On the right of the wrought iron door is an intriguing clock in a wonderful wooden case carved by Francesco Pianta the younger (17th century). The clock is carved in a single block of cherry wood and represents the allegories of time. In the two doors of the outer case, decked with parchment, is the detailed description of the meaning of all of the carvings of the clock: from the passing of time to the seasons, to the time span of the life of man.
The crucifix, well visible from afar, hangs over the entrance of the choir. Traditionally, there was a Calvary hanging above the choir screen: in fact, beside the Crucifix, there are the sculptures, made with Istrian marble, of the Madonna and Saint John the Evangelist. Recent studies attribute this work to a Venetian craftsman. It is very likely that – thanks to his beauty and relevance – this crucifix was taken as a pattern for many others in Venezia and the Veneto region.
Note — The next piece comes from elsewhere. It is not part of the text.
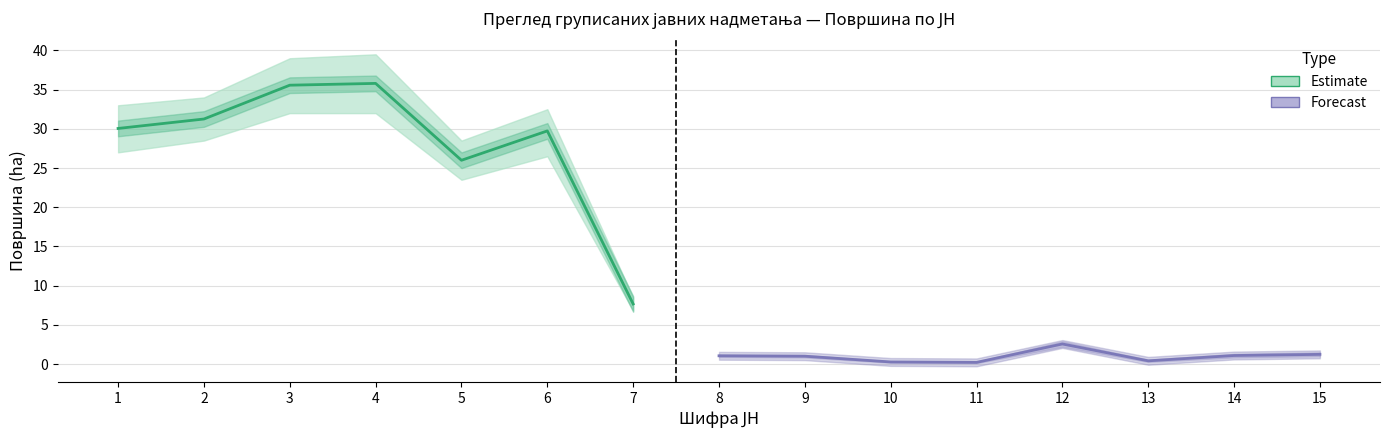

At which label is lower closest to 16?

5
For the chapel of Fiorentini, Donatello made the only Venetian piece of art created by the great master: St. John the Baptist. Above the statue there is a Latin inscription, taken from an antiphony celebrating the precursor, which states the following: «Inter natos mulierum non surrexit major Joanne Baptista». (Among those who were given birth to by a woman, none were as great as John the Baptist). The statue by Donatello, 1.55 m tall, was placed on the chapel’s altar in 1438. It can be said that Donatello, in realising this sculpture, sacrificed form for expression, a significant example of the new Renaissance culture. Mortified by penance and dressed in a shaggy animal skin and mantle thrown over his shoulders, the saint holds a scroll, between his tapering fingers, which states: “Ecce Agnus Dei”. The admonishing power of the Baptist is conserved in his animated look and raised arm. On the plinth there is the signature of the artist and the date, 1438: “Opus Donati de Florentia anno MCCCCXXXVIII”.
The equestrian monument was erected by the Serenissima for Paolo Savelli, General of the Venetian troops, who died of the plague in 1405 during the siege of Padua. This Roman noble was given a solemn State funeral and was buried in the Frari Basilica. This was also due to the fact that he had consistently contributed to the construction of the webs of the transept. The equestrian monument is composed of a marble urn on which stands the General on horseback. The architectural structure dates to around the mid 14th century (probably the work of Rinaldino of France due to the strong resemblance between the Madonna of this urn and that of the Madonna Mora at the Basilica of St. Anthony in Padua) whereas the more classical decoration of the sarcophagus, in the cornice, in the corbels with the coat of arms held by two lion heads, but above all in the sculptures, can be traced to Tuscan school around the end of the 14th and beginning of the 15th century i.e. the transition between Gothic and Renaissance style. Above, on a imposing golden wood horse, there strides the wooden statue of Savelli whose face is full of life. He is wearing luxurious clothes (the same sort that were found in the sarcophagus). The sculpture was presumed to be of the hand of the Sienese, Jacopo Della Quercia (1367-1438), but is more likely to be the work of a Tuscan sculptor active in Venice during the first quarter of the 15th century.
In December 1441, after having completed the construction of the church, the friars granted the space in the right aisle to the Scuola di S. Antonio, which moved here in 1439 from San Simon Grando. The space extends from the facade to the first column nearest to the entrance of the central doorway. It was established that “a sumptuous altar could be erected… along with a round window in stone and glass up above ”. The present altar was built in 1663 using funds collected by the “Confraternity of St. Anthony”. It replaced the original wooden altar of which remains only the statue of the Saint by Giacomo di Caterino of S.Salvador, carved in 1450. The project of this monumental work is by Baldassarre Longhena (1598-1682), but the work, as the contemporary F. Vincenzo Coronelli states, was mastered by Giuseppe Sardi (1621- 1699) and the help of talented artists working in Venice. The altar is rich with marble sculptures and statues which centralise the figure of the Saint, surrounded by angels, and symbolic figures of the theological and cardinal virtues. The altar fills the entire space offered by chapel width-wise whereas length-wise it touches the point of the arch where the Christ Resurrected stands. Four large white Carrara marble composite columns frame the statue of the Saint. Faith and Hope, on either side, and Christ Resurrected on top, are the work of Bernardo Falcone of Lugano (†1694). Above Faith and Hope are Charity and Prudence and, on the pediment, Justice and Meditation. Up above, resting on the curvilinear tympanum, Temperance and Fortitude. These were all sculpted by the Flemish Giusto le Court (1627- 1679).